> TEXTO FORNECIDO
»»

Em suma, a lei do superendividamento tem como escopo estimular o consumo consciente, no sentido de educar os consumidores a não contraírem dívidas desnecessárias, ao passo que as empresas devem desenvolver práticas de crédito responsável, sempre realizando análise prévia acerca da situação financeira do consumidor, bem como se haverá, de fato, a possibilidade de reaver o crédito concedido.
Com relação à prática, a lei funciona da seguinte forma: o consumidor em débito, manifesta sua impossibilidade de arcar com as dívidas que contraiu e postula pela repactuação dos débitos. Este pedido poderá ser feito tanto em âmbito administrativo, junto ao Procon competente, assim como em nível judicial, quando o cidadão superendividado pede o auxílio do Poder Judiciário. Em ambos, o consumidor deverá apresentar suas dívidas de forma detalhada, sua renda e despesas básicas fixas e, ainda, um plano de pagamento com prazo máximo de cinco anos. Inicialmente, todos os seus credores serão intimados para comparecimento em audiência de conciliação a fim de analisarem o plano de pagamento apresentado pelo consumidor e, estando dentro das possibilidades de aceite do credo, efetivar a repactuação das respectivas dívidas através de acordo, o qual será homologado e tornar-se-á um título executivo.

««

> ORDEM DE TRABALHO 1
Reescreva em forma de lista o parágrafo do texto sobre a lei do superendividamento que começa com "Com relação à prática", mantendo os fatos principais.
> ORDEM DE TRABALHO 2
Reproduza o trecho do texto sobre a lei do superendividamento que começa nas palavras "Com relação à" e termina depois de "um título executivo.", trocando "consumidor" por "requerente".
> ORDEM DE TRABALHO 3
Responda com base no texto sobre a lei do superendividamento:
(a) Que análise as empresas devem sempre realizar antes de conceder crédito?
(b) Qual é o prazo máximo do plano de pagamento apresentado pelo consumidor?
(c) Em que órgão se pode fazer o pedido na esfera administrativa?
Baseie-se somente no texto acima.

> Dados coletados
»»

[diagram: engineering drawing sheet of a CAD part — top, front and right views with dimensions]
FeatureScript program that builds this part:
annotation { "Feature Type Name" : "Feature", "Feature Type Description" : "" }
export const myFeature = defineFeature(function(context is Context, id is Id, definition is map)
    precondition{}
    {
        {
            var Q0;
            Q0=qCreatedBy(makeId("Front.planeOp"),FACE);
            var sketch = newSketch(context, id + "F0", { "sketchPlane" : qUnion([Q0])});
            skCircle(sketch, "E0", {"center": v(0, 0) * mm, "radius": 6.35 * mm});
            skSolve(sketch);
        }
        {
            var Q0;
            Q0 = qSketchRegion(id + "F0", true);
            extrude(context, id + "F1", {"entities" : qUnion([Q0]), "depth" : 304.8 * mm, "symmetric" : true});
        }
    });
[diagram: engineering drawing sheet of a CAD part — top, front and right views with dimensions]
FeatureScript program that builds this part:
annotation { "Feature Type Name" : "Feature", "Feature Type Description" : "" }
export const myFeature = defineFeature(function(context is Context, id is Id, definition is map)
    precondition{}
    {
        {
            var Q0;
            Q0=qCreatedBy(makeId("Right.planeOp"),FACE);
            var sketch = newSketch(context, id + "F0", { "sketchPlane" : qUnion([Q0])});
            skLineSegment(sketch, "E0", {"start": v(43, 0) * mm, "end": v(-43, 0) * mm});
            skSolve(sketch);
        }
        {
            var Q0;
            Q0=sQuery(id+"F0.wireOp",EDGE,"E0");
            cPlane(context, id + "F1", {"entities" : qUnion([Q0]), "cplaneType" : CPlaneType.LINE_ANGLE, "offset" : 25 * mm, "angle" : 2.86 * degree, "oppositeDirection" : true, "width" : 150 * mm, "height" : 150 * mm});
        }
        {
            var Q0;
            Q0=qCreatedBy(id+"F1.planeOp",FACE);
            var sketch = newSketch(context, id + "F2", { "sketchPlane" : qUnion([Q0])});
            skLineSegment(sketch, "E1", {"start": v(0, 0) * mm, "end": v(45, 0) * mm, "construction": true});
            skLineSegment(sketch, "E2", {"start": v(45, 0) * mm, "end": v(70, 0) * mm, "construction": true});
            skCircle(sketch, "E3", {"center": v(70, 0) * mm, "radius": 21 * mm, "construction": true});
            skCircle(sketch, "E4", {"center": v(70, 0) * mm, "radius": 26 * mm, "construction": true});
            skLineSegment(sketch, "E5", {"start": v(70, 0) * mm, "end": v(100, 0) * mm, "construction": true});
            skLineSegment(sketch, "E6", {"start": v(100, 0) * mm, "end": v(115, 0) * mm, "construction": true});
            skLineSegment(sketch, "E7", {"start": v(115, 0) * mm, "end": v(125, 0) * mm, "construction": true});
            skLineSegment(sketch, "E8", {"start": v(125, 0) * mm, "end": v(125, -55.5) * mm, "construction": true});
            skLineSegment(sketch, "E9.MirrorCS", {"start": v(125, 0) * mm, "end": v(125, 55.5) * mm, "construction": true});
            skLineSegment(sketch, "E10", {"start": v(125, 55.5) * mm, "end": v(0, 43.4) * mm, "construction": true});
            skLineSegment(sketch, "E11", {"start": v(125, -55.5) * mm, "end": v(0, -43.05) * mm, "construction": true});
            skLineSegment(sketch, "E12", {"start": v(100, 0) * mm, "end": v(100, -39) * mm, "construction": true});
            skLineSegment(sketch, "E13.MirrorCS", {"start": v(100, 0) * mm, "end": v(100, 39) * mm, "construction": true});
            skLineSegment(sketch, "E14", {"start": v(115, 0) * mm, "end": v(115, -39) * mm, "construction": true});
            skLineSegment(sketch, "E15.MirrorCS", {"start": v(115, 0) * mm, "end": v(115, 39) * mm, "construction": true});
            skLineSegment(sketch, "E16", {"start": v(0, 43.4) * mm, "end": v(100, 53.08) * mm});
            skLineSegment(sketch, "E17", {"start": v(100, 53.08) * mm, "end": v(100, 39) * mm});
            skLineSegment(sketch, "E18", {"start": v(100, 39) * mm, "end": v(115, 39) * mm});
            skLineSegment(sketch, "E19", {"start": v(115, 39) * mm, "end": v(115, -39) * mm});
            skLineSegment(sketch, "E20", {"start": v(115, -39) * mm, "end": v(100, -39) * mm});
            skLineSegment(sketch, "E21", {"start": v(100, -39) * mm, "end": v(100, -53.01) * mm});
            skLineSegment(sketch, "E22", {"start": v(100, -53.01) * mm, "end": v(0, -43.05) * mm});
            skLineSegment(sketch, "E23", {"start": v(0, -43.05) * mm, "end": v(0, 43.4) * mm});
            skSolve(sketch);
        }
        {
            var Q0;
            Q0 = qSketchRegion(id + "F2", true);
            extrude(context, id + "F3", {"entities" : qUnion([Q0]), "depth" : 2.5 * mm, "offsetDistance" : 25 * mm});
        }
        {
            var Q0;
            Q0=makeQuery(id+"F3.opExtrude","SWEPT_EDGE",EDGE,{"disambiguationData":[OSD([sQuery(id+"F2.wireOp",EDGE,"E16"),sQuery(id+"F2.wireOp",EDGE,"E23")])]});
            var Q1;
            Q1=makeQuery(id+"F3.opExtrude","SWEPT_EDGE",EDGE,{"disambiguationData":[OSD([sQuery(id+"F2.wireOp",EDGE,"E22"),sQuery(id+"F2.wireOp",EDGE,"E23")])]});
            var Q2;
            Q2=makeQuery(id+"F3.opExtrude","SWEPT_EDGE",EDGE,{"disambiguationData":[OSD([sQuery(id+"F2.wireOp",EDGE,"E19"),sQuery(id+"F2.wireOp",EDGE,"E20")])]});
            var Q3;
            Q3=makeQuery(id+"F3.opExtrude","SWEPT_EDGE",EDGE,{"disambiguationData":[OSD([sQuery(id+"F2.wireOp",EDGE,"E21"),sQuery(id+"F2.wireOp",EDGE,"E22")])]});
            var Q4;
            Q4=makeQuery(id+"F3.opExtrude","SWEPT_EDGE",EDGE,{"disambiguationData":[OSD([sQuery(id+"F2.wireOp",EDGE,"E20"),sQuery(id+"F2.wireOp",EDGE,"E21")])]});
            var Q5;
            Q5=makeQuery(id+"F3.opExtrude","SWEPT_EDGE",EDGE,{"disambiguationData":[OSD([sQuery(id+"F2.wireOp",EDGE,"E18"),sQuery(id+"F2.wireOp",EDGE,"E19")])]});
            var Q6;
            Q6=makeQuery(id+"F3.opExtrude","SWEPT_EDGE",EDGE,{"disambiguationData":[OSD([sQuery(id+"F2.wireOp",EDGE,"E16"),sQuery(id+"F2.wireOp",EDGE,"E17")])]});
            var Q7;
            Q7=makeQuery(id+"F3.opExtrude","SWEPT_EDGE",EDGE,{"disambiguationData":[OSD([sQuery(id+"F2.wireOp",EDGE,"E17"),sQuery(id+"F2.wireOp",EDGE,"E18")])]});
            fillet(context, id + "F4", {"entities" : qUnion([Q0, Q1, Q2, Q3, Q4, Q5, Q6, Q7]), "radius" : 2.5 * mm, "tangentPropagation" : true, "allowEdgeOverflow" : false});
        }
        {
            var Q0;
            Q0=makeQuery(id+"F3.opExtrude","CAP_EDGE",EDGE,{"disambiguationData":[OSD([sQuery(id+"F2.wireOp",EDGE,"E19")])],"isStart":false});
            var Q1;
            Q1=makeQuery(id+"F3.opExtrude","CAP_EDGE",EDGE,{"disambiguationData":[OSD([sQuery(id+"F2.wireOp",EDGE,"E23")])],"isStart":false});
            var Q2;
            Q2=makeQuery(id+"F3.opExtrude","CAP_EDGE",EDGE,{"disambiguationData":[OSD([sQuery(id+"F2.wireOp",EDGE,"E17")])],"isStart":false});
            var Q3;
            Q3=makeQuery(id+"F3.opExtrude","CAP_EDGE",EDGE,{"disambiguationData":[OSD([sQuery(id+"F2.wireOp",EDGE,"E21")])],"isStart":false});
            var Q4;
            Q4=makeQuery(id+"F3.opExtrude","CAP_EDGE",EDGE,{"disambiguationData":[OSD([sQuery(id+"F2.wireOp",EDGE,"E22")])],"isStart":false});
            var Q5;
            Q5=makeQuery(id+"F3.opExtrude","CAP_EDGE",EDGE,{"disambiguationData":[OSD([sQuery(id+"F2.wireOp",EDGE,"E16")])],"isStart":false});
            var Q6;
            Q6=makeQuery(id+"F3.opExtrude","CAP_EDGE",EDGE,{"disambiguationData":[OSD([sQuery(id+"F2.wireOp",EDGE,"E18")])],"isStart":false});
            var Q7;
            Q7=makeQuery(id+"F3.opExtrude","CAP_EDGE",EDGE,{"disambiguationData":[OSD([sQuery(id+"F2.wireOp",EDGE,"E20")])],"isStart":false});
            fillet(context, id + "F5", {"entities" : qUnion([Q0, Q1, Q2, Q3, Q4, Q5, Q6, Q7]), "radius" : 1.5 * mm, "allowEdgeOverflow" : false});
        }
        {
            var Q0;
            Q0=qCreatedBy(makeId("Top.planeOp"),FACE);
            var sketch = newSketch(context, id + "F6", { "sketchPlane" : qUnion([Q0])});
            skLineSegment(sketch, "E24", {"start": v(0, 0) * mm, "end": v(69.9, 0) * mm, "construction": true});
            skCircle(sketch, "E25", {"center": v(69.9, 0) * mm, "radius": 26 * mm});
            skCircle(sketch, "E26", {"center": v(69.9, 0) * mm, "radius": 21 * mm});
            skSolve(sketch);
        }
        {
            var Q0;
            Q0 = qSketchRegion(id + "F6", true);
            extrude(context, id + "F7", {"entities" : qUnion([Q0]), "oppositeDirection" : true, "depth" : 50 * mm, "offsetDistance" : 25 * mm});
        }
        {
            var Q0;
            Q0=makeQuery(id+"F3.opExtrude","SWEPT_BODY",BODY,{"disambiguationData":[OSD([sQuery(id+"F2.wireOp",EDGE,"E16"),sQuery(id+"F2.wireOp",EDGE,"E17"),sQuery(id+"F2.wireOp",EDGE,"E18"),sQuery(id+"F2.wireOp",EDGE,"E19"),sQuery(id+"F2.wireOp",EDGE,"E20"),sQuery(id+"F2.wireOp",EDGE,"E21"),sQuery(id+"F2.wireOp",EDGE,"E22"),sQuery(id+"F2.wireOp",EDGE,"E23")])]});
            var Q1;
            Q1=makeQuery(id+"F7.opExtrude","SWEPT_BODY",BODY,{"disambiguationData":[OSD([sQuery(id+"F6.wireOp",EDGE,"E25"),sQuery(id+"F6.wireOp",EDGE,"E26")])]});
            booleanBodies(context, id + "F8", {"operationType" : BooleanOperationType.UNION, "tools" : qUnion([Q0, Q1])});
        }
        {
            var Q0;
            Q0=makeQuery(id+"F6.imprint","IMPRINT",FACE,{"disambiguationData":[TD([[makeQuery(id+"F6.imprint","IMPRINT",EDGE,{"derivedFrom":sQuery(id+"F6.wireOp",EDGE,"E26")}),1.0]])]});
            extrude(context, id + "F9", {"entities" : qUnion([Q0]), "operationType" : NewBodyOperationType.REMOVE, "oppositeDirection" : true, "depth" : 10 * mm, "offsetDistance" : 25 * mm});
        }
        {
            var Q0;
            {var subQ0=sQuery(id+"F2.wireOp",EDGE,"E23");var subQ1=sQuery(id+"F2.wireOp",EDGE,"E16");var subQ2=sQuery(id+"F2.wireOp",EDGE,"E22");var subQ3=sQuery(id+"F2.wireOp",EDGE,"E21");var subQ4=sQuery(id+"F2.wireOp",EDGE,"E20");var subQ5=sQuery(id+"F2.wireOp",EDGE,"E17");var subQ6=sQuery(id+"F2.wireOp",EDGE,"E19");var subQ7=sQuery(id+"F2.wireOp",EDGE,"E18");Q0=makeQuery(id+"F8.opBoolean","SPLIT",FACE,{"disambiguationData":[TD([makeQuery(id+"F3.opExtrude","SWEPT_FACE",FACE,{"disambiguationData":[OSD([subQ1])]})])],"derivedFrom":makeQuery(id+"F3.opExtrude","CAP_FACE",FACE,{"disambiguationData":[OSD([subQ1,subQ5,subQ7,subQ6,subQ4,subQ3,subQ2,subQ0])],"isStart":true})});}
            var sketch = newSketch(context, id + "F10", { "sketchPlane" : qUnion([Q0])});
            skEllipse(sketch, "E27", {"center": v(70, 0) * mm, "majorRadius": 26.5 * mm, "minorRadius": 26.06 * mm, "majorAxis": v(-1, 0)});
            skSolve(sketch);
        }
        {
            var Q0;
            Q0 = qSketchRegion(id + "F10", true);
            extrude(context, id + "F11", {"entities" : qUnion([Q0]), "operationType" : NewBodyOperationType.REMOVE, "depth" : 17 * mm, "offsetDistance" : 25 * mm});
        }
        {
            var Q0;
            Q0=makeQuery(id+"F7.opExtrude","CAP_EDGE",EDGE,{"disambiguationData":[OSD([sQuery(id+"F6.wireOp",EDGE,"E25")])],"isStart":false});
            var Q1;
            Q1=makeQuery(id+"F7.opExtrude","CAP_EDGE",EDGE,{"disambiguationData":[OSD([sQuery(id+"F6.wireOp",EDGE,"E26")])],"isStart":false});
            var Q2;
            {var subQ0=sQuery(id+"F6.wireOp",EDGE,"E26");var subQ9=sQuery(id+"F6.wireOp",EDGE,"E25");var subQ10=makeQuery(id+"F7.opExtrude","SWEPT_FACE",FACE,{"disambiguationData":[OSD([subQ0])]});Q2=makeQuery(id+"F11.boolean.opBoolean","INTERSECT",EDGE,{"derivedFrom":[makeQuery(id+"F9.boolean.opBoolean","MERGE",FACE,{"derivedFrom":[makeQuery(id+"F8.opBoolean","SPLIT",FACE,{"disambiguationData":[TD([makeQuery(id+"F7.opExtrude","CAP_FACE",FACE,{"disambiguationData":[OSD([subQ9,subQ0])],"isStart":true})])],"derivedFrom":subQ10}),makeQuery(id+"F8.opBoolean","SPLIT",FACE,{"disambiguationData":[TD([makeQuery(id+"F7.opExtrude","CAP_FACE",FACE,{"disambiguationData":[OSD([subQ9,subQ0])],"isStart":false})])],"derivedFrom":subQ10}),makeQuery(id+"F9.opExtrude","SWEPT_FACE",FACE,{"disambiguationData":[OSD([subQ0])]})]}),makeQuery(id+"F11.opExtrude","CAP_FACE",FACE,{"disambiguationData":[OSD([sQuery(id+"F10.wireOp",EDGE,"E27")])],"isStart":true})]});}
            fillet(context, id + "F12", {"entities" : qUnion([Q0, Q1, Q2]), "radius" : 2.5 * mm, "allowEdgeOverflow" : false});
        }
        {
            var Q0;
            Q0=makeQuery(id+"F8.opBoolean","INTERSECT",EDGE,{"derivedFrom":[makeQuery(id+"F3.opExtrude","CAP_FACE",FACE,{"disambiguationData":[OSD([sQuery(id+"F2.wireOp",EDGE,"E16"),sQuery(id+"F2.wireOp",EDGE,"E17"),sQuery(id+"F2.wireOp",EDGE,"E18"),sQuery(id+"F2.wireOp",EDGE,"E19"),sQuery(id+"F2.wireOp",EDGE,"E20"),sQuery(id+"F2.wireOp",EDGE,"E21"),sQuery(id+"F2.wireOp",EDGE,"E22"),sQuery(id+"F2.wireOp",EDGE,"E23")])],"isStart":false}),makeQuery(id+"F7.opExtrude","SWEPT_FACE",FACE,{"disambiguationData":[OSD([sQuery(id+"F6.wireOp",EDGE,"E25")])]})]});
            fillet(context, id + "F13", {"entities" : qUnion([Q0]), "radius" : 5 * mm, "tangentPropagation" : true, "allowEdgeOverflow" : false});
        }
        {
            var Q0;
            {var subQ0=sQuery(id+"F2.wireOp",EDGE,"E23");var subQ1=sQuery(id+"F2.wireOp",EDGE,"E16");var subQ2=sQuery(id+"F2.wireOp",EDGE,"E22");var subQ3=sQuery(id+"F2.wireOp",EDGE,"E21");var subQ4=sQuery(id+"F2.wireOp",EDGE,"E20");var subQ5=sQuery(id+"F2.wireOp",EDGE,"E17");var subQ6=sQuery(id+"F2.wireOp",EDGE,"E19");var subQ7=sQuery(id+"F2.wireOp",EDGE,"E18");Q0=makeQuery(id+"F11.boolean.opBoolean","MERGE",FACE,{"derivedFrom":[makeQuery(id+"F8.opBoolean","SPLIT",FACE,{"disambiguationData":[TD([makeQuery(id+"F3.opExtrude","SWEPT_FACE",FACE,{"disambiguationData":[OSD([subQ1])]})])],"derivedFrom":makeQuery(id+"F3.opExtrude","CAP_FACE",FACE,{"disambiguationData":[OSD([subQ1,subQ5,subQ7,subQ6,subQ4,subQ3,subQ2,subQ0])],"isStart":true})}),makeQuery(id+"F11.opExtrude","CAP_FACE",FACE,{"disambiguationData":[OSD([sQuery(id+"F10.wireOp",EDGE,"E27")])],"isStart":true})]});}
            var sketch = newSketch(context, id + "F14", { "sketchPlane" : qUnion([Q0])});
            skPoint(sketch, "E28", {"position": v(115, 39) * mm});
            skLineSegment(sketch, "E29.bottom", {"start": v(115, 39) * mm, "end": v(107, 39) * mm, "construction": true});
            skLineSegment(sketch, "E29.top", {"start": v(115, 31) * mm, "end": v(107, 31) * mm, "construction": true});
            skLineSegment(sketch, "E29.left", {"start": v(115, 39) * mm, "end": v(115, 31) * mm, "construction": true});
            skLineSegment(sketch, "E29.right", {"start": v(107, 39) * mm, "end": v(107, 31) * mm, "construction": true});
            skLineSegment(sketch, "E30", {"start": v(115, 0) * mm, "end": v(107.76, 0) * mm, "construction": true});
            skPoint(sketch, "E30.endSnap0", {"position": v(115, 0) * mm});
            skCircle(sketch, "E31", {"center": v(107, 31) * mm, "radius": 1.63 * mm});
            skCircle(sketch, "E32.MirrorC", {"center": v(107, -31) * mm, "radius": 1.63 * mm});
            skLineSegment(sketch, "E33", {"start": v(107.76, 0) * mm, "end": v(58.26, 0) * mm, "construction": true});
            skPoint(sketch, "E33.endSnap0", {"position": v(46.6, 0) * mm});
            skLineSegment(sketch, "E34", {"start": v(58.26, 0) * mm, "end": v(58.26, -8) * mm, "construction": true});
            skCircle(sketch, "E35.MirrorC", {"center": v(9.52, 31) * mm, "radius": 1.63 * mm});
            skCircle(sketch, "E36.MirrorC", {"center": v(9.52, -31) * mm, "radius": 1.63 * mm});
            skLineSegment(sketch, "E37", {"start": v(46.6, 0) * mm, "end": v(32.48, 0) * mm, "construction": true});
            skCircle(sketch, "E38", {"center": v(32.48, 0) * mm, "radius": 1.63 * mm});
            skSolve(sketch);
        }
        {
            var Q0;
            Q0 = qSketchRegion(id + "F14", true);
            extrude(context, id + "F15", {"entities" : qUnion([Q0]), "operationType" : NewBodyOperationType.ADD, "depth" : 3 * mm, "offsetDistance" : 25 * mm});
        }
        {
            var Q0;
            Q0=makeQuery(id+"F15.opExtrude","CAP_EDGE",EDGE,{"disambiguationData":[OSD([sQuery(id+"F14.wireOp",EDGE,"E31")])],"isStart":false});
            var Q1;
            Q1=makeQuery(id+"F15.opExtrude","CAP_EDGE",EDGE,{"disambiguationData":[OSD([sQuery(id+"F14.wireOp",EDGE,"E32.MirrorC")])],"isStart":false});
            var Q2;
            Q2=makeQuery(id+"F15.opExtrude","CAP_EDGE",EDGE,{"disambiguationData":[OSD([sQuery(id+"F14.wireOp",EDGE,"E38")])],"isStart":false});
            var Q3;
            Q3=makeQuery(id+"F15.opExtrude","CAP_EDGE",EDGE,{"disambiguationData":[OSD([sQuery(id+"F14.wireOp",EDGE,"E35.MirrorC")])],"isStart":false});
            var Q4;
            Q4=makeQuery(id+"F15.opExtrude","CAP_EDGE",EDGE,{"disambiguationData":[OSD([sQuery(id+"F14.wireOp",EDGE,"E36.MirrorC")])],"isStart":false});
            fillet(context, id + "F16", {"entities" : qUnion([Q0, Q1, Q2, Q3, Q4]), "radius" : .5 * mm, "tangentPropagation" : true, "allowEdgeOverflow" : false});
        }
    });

««

> RESPOSTA ESCRITA 1
- O consumidor endividado declara que não consegue pagar as dívidas que contraiu e pede a repactuação dos débitos.
- O pedido pode ser feito na esfera administrativa, junto ao Procon competente, ou na judicial, com o auxílio do Poder Judiciário.
- Nos dois casos, o consumidor apresenta as dívidas de forma detalhada, sua renda, suas despesas básicas fixas e um plano de pagamento com prazo máximo de cinco anos.
- Todos os credores são intimados para uma audiência de conciliação, na qual analisam o plano de pagamento.
- Se o plano for aceito, a repactuação se faz por acordo, que é homologado e se torna um título executivo.

> RESPOSTA ESCRITA 2
Com relação à prática, a lei funciona da seguinte forma: o requerente em débito, manifesta sua impossibilidade de arcar com as dívidas que contraiu e postula pela repactuação dos débitos. Este pedido poderá ser feito tanto em âmbito administrativo, junto ao Procon competente, assim como em nível judicial, quando o cidadão superendividado pede o auxílio do Poder Judiciário. Em ambos, o requerente deverá apresentar suas dívidas de forma detalhada, sua renda e despesas básicas fixas e, ainda, um plano de pagamento com prazo máximo de cinco anos. Inicialmente, todos os seus credores serão intimados para comparecimento em audiência de conciliação a fim de analisarem o plano de pagamento apresentado pelo requerente e, estando dentro das possibilidades de aceite do credo, efetivar a repactuação das respectivas dívidas através de acordo, o qual será homologado e tornar-se-á um título executivo.

> RESPOSTA ESCRITA 3
(a) Uma análise prévia da situação financeira do consumidor e da possibilidade de reaver o crédito concedido.
(b) Cinco anos.
(c) No Procon competente.